Your assignment: Transcribe every entry word for word, leaving out all images.

(Web interface edit records)
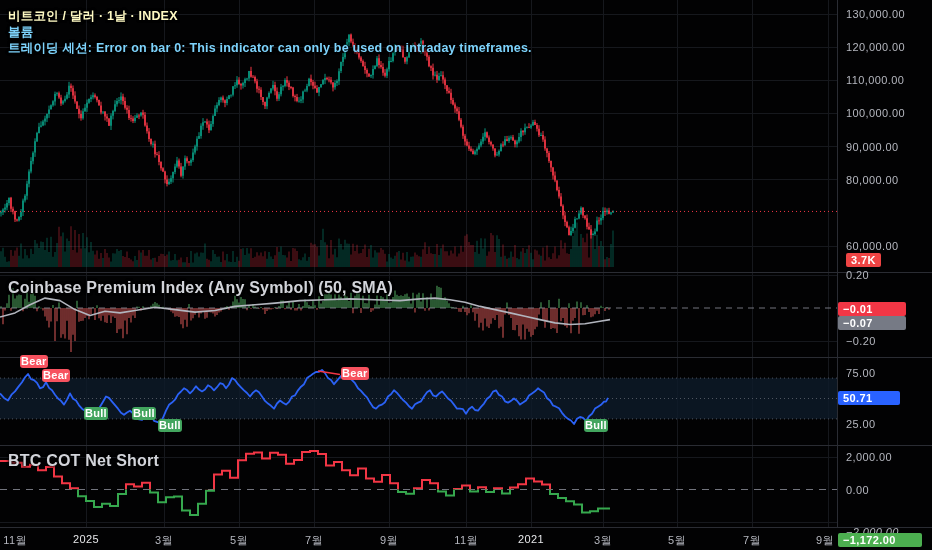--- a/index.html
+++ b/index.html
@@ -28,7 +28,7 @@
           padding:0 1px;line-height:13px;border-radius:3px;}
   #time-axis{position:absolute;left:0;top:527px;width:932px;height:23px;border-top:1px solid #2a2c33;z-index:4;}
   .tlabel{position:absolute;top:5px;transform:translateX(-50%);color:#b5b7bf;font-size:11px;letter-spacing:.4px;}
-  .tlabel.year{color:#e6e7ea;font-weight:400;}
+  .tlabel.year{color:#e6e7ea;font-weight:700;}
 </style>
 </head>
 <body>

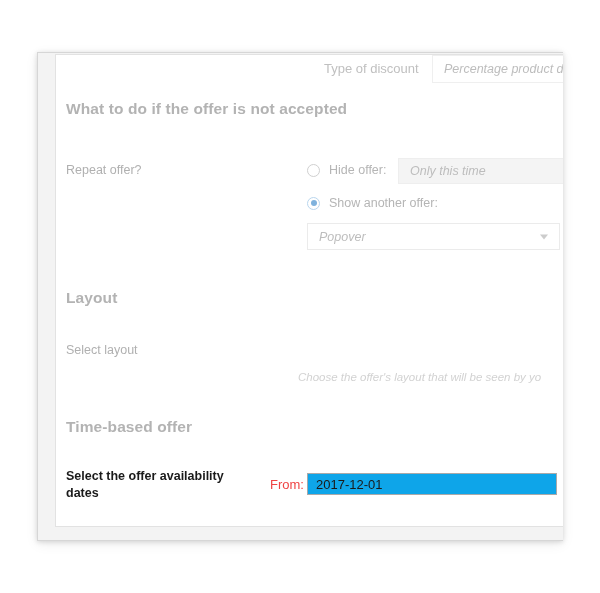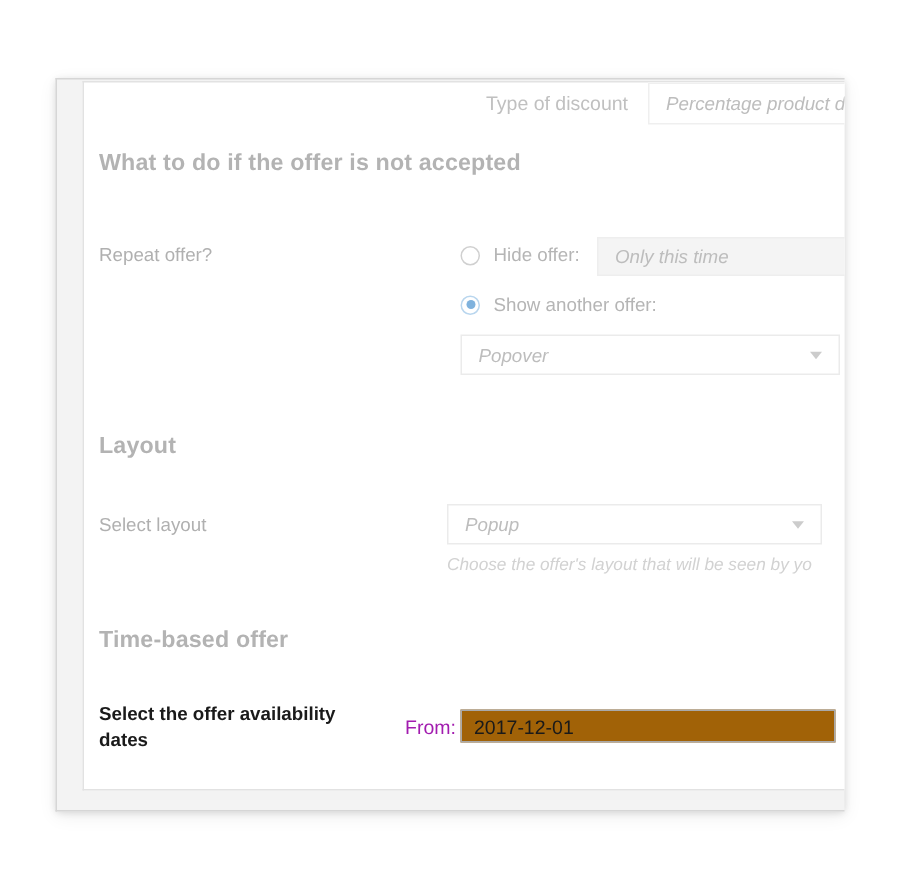--- a/index.html
+++ b/index.html
@@ -241,10 +241,6 @@
 
     <div class="field-label" style="left:66px; top:343px;">Select layout</div>
 
-    <div class="sel" style="left:298px; top:336px; width:250px; height:27px;">
-      <span>Popup</span>
-      <span class="chevron"></span>
-    </div>
 
     <div class="hint" style="left:298px; top:371px;">Choose the offer's layout that will be seen by yo</div>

Result for this task:
--- a/index.html
+++ b/index.html
@@ -28,7 +28,7 @@
           padding:0 1px;line-height:13px;border-radius:3px;}
   #time-axis{position:absolute;left:0;top:527px;width:932px;height:23px;border-top:1px solid #2a2c33;z-index:4;}
   .tlabel{position:absolute;top:5px;transform:translateX(-50%);color:#b5b7bf;font-size:11px;letter-spacing:.4px;}
-  .tlabel.year{color:#e6e7ea;font-weight:400;}
+  .tlabel.year{color:#e6e7ea;font-weight:700;}
 </style>
 </head>
 <body>

--- a/index.html
+++ b/index.html
@@ -241,10 +241,6 @@
 
     <div class="field-label" style="left:66px; top:343px;">Select layout</div>
 
-    <div class="sel" style="left:298px; top:336px; width:250px; height:27px;">
-      <span>Popup</span>
-      <span class="chevron"></span>
-    </div>
 
     <div class="hint" style="left:298px; top:371px;">Choose the offer's layout that will be seen by yo</div>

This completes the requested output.